■ **Task details**
Render every line of the rows below as a JSON list of strings, one string per line, with blank lines left out.
_____
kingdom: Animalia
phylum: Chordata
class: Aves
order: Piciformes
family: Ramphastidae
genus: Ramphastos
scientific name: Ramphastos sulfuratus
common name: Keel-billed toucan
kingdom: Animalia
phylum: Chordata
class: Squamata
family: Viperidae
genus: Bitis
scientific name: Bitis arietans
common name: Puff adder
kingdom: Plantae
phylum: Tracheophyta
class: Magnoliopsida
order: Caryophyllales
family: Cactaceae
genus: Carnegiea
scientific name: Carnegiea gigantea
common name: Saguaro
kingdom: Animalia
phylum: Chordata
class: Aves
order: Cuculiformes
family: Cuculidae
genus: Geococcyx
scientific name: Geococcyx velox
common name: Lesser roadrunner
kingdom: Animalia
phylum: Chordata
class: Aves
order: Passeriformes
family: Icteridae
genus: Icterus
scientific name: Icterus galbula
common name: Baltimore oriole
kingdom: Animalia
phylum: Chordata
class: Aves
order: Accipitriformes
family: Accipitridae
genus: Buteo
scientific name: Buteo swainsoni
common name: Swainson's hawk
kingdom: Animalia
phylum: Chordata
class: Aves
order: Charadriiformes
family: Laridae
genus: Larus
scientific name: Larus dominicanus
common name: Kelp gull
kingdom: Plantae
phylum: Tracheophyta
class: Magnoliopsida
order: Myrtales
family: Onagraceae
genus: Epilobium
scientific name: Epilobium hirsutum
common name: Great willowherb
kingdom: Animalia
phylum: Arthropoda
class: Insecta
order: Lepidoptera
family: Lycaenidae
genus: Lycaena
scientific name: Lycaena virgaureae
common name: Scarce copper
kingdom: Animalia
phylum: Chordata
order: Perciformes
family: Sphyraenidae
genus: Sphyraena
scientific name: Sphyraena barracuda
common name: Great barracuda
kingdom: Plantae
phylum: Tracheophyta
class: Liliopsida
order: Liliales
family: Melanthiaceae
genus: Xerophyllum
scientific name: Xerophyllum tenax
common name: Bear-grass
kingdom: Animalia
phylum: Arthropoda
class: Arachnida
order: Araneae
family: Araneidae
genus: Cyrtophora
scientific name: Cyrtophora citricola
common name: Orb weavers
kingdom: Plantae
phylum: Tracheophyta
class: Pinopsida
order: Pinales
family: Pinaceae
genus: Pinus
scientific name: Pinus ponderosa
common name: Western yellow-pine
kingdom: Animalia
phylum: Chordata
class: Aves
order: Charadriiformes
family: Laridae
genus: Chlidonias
_____
■ **The solution**
[
  "kingdom: Animalia",
  "phylum: Chordata",
  "class: Aves",
  "order: Piciformes",
  "family: Ramphastidae",
  "genus: Ramphastos",
  "scientific name: Ramphastos sulfuratus",
  "common name: Keel-billed toucan",
  "kingdom: Animalia",
  "phylum: Chordata",
  "class: Squamata",
  "family: Viperidae",
  "genus: Bitis",
  "scientific name: Bitis arietans",
  "common name: Puff adder",
  "kingdom: Plantae",
  "phylum: Tracheophyta",
  "class: Magnoliopsida",
  "order: Caryophyllales",
  "family: Cactaceae",
  "genus: Carnegiea",
  "scientific name: Carnegiea gigantea",
  "common name: Saguaro",
  "kingdom: Animalia",
  "phylum: Chordata",
  "class: Aves",
  "order: Cuculiformes",
  "family: Cuculidae",
  "genus: Geococcyx",
  "scientific name: Geococcyx velox",
  "common name: Lesser roadrunner",
  "kingdom: Animalia",
  "phylum: Chordata",
  "class: Aves",
  "order: Passeriformes",
  "family: Icteridae",
  "genus: Icterus",
  "scientific name: Icterus galbula",
  "common name: Baltimore oriole",
  "kingdom: Animalia",
  "phylum: Chordata",
  "class: Aves",
  "order: Accipitriformes",
  "family: Accipitridae",
  "genus: Buteo",
  "scientific name: Buteo swainsoni",
  "common name: Swainson's hawk",
  "kingdom: Animalia",
  "phylum: Chordata",
  "class: Aves",
  "order: Charadriiformes",
  "family: Laridae",
  "genus: Larus",
  "scientific name: Larus dominicanus",
  "common name: Kelp gull",
  "kingdom: Plantae",
  "phylum: Tracheophyta",
  "class: Magnoliopsida",
  "order: Myrtales",
  "family: Onagraceae",
  "genus: Epilobium",
  "scientific name: Epilobium hirsutum",
  "common name: Great willowherb",
  "kingdom: Animalia",
  "phylum: Arthropoda",
  "class: Insecta",
  "order: Lepidoptera",
  "family: Lycaenidae",
  "genus: Lycaena",
  "scientific name: Lycaena virgaureae",
  "common name: Scarce copper",
  "kingdom: Animalia",
  "phylum: Chordata",
  "order: Perciformes",
  "family: Sphyraenidae",
  "genus: Sphyraena",
  "scientific name: Sphyraena barracuda",
  "common name: Great barracuda",
  "kingdom: Plantae",
  "phylum: Tracheophyta",
  "class: Liliopsida",
  "order: Liliales",
  "family: Melanthiaceae",
  "genus: Xerophyllum",
  "scientific name: Xerophyllum tenax",
  "common name: Bear-grass",
  "kingdom: Animalia",
  "phylum: Arthropoda",
  "class: Arachnida",
  "order: Araneae",
  "family: Araneidae",
  "genus: Cyrtophora",
  "scientific name: Cyrtophora citricola",
  "common name: Orb weavers",
  "kingdom: Plantae",
  "phylum: Tracheophyta",
  "class: Pinopsida",
  "order: Pinales",
  "family: Pinaceae",
  "genus: Pinus",
  "scientific name: Pinus ponderosa",
  "common name: Western yellow-pine",
  "kingdom: Animalia",
  "phylum: Chordata",
  "class: Aves",
  "order: Charadriiformes",
  "family: Laridae",
  "genus: Chlidonias"
]